EXERCISE PROMPT >> Reproduce every line of the entries below word for word, omitting the pictures.

Point correspondence data across multiple images >>
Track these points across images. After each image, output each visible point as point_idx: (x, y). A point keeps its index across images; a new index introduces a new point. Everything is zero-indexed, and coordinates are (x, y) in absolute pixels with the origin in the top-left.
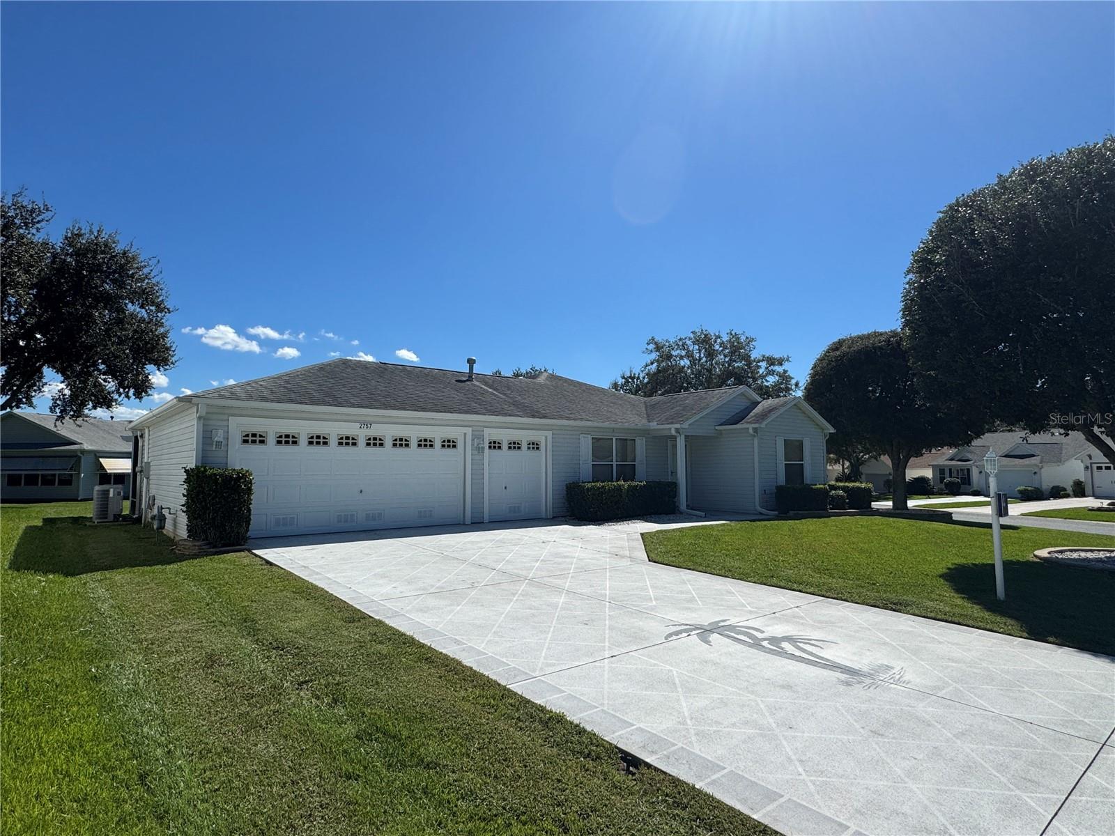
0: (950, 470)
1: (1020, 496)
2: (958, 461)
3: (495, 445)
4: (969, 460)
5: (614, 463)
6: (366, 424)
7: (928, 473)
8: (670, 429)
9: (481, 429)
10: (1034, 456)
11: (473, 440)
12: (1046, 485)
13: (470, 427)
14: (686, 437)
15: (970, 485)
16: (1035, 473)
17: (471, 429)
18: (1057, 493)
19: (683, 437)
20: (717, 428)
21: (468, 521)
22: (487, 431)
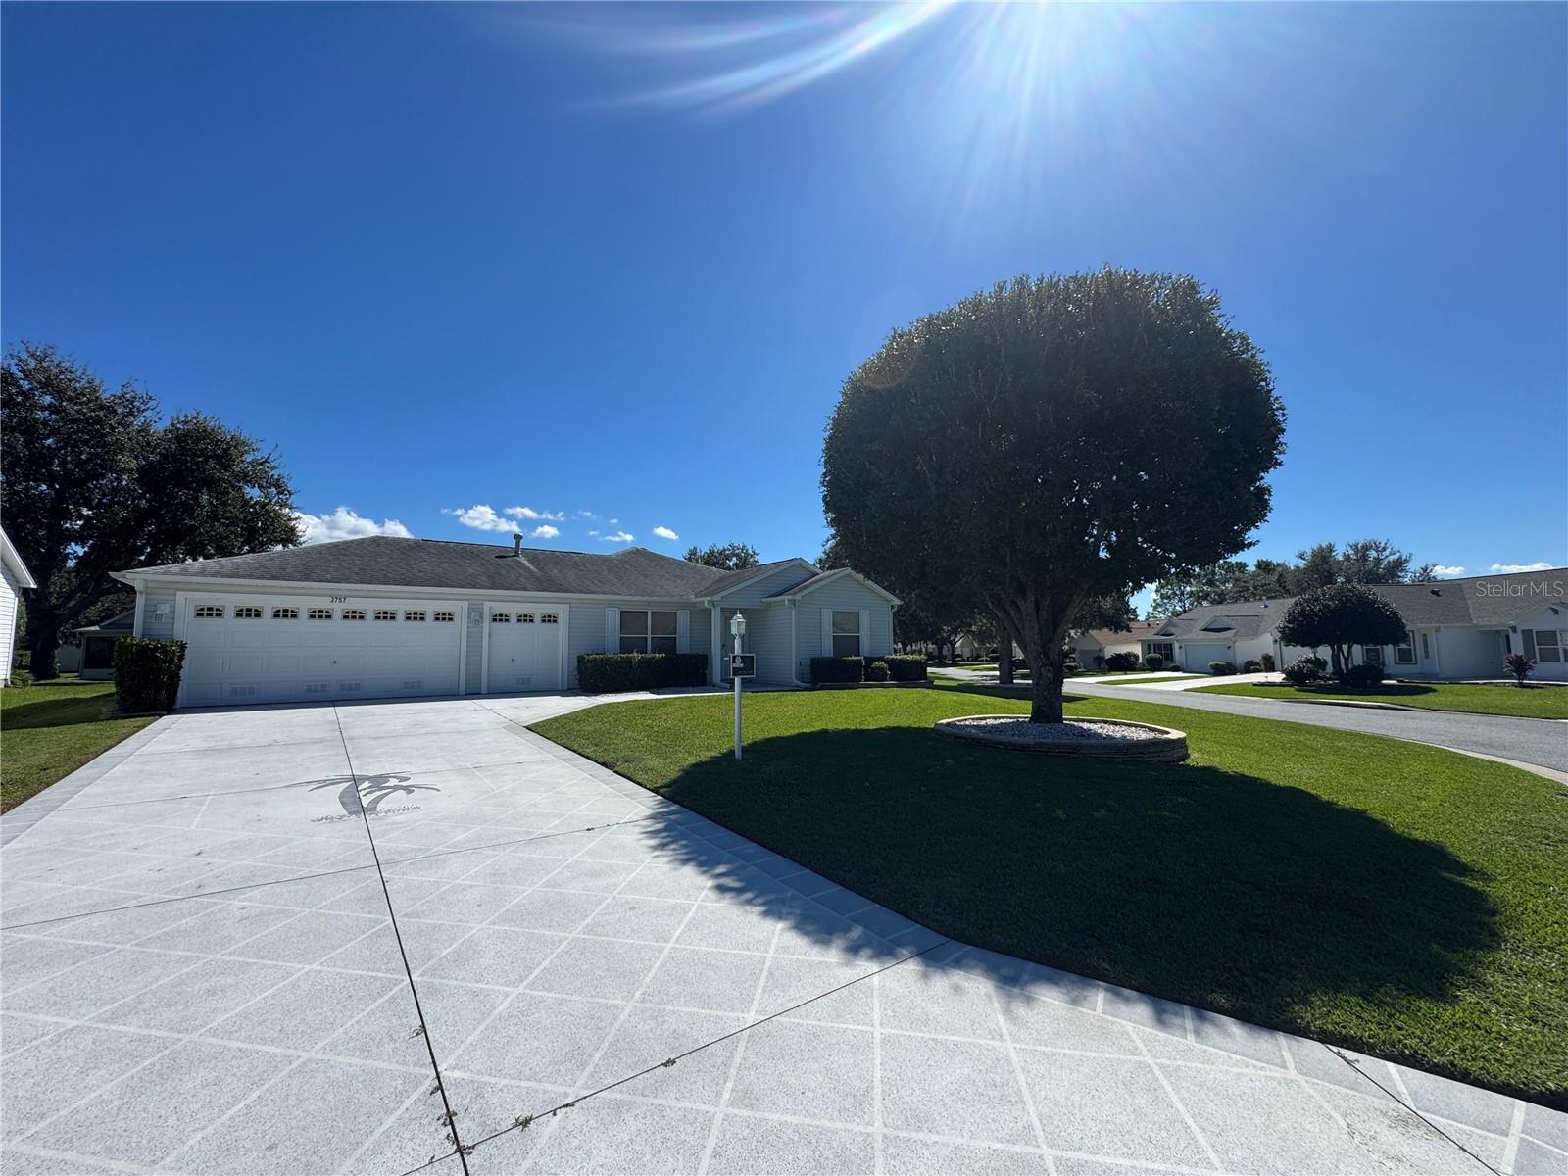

RESPONSE >>
Track these points across images. After each image, output each visible point as point_idx: (x, y). A point keeps its index across images; a new index introduces a new point. Everything is zero-indexed, and coordinates are (x, y) in absolute pixels with the origin in the top-left.
0: (950, 470)
1: (1020, 496)
2: (958, 461)
3: (495, 445)
4: (969, 460)
5: (614, 463)
6: (366, 424)
7: (928, 473)
8: (670, 429)
9: (481, 429)
10: (1034, 456)
11: (473, 440)
12: (1046, 485)
13: (470, 427)
14: (686, 437)
15: (970, 485)
16: (1035, 473)
17: (471, 429)
18: (1057, 493)
19: (683, 437)
20: (717, 428)
21: (468, 521)
22: (487, 431)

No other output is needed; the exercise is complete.